Thanks for pointing out the typo; I will update it.

kinredon commented 2 years ago

@Vibashan Thanks for your quick response. All my questions have been addressed. Thanks again.

Vibashan commented 2 years ago

Thanks @kinredon , if you have any more concerns, please feel free to contact me.

Thanks.

kinredon commented 2 years ago

@Vibashan I have another question about contrastive loss, which is implemented here:

https://github.com/Vibashan/irg-sfda/blob/5a640001cfc38ef3ac416935677a5b15d3918602/detectron2/modeling/meta_arch/losses.py#L60

I carefully read the code and the statement in the paper, and I find the implementation is different from the statement in the paper. Eq.(8) in the paper shows that the denominator is the sum of A(i), which has excluded the i.

Vibashan commented 2 years ago

Yes, "it is A(i), including proposal i "

Thanks a lot.

kinredon commented 2 years ago

@Vibashan I was also confused by the construction of the graph.

https://github.com/Vibashan/irg-sfda/blob/5a640001cfc38ef3ac416935677a5b15d3918602/detectron2/modeling/meta_arch/GCN.py#L78

Why is the adj the L1 norm of dot(kv).square? does it have some advantages over Eq.(5) in the paper?

Vibashan commented 2 years ago

Our motivation is to utilize the graph network to understand the relationship between proposals and for a given proposal, we need to find its positive/similar proposal. Therefore, we need to model the relationship between positive pairs. In other to achieve this, we use the L1 norm, where the L1 norm provides sparsity while constructing the graph. In other words, the L1 norm sparsifying property ensures to prune out the non-correlated/negative proposal's relationship and focus more on positive proposals as training proceeds.

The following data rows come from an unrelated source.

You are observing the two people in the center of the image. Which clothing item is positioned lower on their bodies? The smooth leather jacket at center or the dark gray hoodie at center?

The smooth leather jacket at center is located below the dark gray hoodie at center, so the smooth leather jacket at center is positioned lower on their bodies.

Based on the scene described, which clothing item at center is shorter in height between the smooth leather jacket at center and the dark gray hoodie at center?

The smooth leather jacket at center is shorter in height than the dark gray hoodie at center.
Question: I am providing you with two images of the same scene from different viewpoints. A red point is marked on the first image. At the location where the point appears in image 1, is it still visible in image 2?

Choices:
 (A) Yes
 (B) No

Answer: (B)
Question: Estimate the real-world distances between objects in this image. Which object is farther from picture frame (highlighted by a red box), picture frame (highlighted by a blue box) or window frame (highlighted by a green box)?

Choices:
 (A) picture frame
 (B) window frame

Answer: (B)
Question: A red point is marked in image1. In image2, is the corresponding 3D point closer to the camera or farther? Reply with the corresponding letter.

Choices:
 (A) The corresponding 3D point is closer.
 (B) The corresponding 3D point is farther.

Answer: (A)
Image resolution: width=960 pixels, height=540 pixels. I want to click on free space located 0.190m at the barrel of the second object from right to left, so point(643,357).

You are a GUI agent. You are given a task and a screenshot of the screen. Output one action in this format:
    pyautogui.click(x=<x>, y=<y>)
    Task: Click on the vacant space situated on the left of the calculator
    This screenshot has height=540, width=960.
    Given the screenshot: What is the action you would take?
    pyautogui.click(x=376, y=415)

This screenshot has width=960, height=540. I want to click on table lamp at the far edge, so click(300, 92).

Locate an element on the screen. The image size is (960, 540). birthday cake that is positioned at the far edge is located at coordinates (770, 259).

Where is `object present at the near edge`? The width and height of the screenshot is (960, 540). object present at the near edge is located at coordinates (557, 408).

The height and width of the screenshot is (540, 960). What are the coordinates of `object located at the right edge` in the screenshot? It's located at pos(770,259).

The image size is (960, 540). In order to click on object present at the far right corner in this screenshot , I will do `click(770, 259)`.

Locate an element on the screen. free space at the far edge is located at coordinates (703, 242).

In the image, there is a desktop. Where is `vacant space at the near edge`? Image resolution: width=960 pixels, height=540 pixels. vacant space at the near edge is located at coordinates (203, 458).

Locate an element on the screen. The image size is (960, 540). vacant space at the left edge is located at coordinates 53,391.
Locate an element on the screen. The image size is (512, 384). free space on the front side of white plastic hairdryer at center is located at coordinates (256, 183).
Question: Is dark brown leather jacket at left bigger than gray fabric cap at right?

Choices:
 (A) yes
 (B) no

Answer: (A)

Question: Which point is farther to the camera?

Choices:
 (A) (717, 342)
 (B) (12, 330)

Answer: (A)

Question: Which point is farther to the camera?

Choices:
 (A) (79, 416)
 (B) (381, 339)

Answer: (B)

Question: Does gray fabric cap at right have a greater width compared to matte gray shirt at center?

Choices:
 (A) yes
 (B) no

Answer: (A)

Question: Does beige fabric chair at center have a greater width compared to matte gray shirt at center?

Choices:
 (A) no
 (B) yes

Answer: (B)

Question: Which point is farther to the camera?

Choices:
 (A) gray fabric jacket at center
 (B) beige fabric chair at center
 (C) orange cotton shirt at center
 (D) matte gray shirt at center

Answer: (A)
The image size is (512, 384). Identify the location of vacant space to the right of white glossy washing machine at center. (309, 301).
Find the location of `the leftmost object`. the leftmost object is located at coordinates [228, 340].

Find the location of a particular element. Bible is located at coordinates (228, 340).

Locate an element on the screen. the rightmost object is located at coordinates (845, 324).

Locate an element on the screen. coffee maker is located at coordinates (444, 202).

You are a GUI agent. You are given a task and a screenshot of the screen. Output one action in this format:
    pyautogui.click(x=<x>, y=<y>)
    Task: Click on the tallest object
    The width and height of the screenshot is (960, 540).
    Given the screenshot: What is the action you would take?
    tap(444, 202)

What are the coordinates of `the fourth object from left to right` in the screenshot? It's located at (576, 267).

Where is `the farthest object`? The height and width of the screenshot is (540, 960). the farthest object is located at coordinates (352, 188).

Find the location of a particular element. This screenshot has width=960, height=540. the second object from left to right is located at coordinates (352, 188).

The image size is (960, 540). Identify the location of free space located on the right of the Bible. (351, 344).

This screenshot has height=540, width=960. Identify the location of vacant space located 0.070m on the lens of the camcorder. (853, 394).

kinredon commented 2 years ago

@Vibashan Yes, the L1 norm provides sparsity, but dot_mat.square() will destroy the relationship. For example, proposals i and j have similarity -2, k and v have similarity 2, and the adj values become the same, i.e., 4 after employ square.

Vibashan commented 2 years ago

Hi @kinredon , I am not able to understand your question. Can you please explain it a bit more?

kinredon commented 2 years ago

@Vibashan The dot_mat is the matmul of the qx and kx. https://github.com/Vibashan/irg-sfda/blob/5a640001cfc38ef3ac416935677a5b15d3918602/detectron2/modeling/meta_arch/GCN.py#L77

The value of dot_mat represents their relationship (similarity), but dot_mat.square() will destroy their relationship. Suppose there are vectors v1=[-1, -1], v2=[1, 1], v3=[1, 1], the dot_mat for v1 & v3 and v2 & v3 are -2 and 2, respectively. Obviously, v2 and v3 are quite similar with strong relationship while v1 and v3 are totally different. However, dot_mat.square() make the similarity of v1 & v3 and v2 & v3 are both 4, which destroy the relationship. Hopefully I clarify my question.

Vibashan commented 2 years ago

Hi @kinredon, I am sorry for the delayed response; I had an exam and got into some work. For a given anchor/proposal, we utilize the IRG model for mining corresponding positive proposals for contrastive learning. Thus by performing dot_mat.square(), the model is constrained to learn the better correlation to differentiate positive proposals from negative. Thus the negative proposal similarity scores are pushed toward zero and positive proposal similarity scores towards one.